───── DATA PROVIDED ─────
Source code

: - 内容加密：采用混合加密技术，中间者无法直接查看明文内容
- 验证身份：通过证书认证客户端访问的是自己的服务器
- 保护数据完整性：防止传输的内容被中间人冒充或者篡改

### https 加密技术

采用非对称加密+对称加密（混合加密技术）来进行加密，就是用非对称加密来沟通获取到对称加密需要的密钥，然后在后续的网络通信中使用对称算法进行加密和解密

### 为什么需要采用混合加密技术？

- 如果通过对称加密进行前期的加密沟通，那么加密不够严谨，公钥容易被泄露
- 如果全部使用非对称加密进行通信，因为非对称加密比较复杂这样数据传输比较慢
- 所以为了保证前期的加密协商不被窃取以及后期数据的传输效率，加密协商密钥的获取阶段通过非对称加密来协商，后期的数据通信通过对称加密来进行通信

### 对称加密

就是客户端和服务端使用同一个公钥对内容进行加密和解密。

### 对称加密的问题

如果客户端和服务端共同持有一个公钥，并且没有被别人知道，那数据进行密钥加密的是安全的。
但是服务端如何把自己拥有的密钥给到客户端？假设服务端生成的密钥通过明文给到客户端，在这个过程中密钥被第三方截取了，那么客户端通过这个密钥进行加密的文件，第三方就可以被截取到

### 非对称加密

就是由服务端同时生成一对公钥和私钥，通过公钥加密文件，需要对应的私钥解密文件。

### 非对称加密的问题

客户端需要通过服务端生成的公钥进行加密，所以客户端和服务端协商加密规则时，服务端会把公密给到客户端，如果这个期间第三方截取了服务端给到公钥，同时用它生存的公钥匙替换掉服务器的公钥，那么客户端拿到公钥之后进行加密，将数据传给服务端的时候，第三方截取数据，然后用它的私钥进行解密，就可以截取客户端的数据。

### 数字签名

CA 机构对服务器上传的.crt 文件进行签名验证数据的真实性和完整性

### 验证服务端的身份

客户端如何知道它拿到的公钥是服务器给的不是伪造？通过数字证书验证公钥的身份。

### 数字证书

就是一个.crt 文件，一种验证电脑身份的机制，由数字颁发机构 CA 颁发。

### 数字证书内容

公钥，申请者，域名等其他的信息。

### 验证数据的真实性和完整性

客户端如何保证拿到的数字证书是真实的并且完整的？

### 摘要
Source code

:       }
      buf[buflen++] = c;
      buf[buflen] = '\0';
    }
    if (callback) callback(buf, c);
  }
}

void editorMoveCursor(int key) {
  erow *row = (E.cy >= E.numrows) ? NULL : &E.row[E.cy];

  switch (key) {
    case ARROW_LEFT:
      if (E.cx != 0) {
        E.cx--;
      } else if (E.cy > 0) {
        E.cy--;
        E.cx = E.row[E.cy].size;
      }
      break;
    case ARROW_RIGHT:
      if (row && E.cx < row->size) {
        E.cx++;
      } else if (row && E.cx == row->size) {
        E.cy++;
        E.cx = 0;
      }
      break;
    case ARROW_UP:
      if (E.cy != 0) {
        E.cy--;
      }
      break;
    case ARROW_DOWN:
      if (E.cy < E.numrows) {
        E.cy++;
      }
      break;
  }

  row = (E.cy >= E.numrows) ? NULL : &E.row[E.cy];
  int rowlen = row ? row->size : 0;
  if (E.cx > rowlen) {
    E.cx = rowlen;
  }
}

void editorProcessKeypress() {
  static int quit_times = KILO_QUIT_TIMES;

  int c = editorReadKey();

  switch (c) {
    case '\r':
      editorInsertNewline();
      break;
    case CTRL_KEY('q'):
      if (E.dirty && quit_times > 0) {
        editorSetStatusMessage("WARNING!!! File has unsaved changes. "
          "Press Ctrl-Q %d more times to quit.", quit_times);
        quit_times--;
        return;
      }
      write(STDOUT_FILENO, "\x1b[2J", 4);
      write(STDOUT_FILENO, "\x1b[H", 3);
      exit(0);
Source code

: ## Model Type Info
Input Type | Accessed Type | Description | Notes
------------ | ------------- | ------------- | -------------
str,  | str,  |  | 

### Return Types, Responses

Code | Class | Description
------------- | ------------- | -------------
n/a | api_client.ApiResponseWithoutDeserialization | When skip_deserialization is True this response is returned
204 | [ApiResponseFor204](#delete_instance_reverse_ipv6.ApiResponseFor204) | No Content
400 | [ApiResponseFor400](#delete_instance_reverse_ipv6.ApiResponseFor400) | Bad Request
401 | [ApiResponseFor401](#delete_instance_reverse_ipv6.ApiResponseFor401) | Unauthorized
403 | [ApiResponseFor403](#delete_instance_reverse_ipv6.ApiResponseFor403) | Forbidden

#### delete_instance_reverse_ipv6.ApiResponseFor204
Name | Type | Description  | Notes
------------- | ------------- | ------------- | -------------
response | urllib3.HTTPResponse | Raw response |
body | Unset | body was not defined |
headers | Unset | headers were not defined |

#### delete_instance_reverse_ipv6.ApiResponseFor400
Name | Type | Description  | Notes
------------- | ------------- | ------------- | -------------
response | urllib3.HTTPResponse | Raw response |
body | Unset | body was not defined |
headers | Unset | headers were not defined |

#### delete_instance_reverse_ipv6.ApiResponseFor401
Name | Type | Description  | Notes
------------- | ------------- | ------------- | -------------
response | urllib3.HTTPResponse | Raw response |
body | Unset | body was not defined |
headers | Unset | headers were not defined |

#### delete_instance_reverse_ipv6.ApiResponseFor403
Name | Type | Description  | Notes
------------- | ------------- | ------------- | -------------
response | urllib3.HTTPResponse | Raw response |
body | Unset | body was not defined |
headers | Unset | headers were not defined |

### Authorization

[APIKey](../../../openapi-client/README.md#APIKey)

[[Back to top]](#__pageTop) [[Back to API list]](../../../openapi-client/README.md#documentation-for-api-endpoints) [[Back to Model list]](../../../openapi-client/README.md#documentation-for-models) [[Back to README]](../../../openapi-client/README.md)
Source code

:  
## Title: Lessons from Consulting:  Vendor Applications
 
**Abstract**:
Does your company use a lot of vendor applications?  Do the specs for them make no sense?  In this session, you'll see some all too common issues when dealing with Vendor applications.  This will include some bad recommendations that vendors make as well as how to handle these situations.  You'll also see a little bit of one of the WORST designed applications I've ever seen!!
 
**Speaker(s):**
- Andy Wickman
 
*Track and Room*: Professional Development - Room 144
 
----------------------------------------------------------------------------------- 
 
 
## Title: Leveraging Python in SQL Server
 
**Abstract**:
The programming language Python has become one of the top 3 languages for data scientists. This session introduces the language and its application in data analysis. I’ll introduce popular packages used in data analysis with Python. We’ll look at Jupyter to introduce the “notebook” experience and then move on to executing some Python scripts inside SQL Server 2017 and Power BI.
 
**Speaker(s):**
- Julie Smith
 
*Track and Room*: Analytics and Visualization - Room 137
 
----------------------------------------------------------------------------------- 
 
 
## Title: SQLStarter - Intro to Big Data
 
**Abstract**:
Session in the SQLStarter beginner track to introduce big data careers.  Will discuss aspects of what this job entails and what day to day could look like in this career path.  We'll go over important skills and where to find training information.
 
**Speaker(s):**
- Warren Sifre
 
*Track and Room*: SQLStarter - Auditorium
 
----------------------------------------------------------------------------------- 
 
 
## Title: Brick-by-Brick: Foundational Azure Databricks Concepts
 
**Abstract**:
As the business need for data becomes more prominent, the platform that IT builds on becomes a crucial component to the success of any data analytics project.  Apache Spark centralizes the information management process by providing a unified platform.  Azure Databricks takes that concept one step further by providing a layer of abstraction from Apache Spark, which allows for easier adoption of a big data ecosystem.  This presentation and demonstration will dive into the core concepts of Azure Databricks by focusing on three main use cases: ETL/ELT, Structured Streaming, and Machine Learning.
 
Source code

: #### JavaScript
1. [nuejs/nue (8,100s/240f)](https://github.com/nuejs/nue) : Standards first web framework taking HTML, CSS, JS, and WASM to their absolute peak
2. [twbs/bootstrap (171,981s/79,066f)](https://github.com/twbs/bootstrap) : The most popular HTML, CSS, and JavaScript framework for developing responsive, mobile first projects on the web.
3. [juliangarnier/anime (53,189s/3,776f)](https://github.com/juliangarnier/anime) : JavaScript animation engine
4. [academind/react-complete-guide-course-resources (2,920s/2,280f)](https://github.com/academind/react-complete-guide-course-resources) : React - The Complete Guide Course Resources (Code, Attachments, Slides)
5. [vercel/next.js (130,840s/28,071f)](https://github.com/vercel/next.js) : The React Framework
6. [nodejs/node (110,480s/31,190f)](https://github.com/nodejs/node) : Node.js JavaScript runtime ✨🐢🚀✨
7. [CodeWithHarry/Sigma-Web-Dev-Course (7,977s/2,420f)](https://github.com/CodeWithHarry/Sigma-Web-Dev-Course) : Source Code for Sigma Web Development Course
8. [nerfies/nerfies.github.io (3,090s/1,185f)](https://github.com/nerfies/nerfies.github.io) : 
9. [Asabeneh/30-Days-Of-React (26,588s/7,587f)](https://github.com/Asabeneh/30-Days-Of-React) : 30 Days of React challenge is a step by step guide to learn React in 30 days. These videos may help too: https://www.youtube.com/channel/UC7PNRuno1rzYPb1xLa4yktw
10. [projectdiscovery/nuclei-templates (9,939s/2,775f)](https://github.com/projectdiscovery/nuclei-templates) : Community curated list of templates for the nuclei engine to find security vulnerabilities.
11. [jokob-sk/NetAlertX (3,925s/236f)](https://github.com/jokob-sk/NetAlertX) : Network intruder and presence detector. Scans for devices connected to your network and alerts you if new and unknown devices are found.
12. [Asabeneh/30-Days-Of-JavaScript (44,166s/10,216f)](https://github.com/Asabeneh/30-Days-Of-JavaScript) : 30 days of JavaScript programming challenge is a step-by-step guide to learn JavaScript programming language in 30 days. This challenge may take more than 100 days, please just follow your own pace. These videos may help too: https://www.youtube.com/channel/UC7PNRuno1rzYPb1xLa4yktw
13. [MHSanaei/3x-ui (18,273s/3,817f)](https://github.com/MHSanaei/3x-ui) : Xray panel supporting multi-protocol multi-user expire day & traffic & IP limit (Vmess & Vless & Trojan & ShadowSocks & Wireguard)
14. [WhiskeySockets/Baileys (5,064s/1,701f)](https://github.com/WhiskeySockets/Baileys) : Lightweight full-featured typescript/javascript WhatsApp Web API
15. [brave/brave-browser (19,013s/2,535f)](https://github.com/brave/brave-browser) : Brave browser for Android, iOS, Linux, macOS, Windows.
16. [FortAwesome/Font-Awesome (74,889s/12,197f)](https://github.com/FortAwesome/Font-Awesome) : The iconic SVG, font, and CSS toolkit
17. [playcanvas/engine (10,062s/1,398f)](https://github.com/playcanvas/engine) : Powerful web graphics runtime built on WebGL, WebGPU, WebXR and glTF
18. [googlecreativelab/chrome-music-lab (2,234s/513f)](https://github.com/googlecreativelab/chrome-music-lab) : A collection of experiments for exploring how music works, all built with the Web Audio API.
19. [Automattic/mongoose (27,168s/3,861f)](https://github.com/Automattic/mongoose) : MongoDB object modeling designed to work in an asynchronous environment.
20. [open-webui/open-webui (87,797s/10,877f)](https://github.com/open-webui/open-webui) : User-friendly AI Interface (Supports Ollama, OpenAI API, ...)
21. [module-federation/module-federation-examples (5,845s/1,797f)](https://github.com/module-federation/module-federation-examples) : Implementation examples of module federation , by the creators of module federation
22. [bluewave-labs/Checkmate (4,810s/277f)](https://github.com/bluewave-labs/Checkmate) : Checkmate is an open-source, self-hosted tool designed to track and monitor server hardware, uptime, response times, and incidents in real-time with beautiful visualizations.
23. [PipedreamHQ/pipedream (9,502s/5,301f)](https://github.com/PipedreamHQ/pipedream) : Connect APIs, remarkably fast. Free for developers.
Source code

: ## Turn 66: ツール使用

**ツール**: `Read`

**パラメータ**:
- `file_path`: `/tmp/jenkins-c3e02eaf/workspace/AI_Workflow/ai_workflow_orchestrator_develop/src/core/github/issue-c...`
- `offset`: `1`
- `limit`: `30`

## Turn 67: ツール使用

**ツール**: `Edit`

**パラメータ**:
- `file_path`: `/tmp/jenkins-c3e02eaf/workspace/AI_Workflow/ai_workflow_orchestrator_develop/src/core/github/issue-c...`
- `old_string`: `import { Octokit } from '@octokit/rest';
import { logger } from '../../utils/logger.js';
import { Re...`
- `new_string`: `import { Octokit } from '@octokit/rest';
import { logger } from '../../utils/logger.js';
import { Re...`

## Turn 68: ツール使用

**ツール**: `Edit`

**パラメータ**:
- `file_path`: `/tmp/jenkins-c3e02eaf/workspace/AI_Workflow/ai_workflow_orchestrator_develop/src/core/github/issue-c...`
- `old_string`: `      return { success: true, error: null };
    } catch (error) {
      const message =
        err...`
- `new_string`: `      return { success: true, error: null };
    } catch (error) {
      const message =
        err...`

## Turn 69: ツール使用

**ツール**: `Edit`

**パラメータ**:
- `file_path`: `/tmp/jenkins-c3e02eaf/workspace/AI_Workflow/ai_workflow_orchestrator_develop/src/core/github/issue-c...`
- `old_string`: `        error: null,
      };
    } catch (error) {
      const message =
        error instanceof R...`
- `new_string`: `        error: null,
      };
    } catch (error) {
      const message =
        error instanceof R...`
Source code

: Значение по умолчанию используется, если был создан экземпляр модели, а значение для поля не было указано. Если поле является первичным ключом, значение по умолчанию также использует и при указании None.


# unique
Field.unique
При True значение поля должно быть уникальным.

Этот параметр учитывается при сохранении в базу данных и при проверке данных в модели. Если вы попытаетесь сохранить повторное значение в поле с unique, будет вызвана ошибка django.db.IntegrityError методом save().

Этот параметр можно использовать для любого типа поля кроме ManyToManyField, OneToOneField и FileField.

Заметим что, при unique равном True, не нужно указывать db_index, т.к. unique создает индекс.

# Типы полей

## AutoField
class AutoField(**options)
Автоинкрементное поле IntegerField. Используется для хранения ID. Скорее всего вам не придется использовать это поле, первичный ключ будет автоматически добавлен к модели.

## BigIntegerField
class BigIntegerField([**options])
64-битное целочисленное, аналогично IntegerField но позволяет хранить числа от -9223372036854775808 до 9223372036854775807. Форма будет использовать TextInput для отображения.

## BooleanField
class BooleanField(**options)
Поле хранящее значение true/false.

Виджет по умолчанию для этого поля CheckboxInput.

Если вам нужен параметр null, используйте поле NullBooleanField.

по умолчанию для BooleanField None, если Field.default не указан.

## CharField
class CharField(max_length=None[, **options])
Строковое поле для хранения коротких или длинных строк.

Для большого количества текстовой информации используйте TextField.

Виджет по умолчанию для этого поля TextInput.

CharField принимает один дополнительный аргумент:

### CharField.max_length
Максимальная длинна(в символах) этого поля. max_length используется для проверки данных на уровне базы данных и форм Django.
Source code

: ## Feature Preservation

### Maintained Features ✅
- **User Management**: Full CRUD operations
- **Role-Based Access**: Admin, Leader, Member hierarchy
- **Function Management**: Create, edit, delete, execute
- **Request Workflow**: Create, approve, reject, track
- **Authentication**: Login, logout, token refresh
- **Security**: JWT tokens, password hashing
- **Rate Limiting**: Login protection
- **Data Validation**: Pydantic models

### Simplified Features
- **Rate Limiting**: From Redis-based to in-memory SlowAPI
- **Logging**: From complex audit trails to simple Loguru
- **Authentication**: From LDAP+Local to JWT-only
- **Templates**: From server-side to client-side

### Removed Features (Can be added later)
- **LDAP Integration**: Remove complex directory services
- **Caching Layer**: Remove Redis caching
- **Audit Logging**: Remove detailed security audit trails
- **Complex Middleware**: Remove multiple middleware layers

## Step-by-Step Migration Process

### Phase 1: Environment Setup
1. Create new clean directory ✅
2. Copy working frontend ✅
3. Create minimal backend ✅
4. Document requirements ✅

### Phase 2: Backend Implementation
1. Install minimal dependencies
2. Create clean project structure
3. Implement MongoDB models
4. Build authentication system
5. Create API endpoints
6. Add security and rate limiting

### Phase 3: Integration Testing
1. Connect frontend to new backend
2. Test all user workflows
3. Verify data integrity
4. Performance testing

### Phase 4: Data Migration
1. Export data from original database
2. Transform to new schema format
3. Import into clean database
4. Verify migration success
─────
-- INSTRUCTIONS TO FOLLOW --
From the records, copy every line that has the string "built" in it.

-- REPLY --
17. [playcanvas/engine (10,062s/1,398f)](https://github.com/playcanvas/engine) : Powerful web graphics runtime built on WebGL, WebGPU, WebXR and glTF
18. [googlecreativelab/chrome-music-lab (2,234s/513f)](https://github.com/googlecreativelab/chrome-music-lab) : A collection of experiments for exploring how music works, all built with the Web Audio API.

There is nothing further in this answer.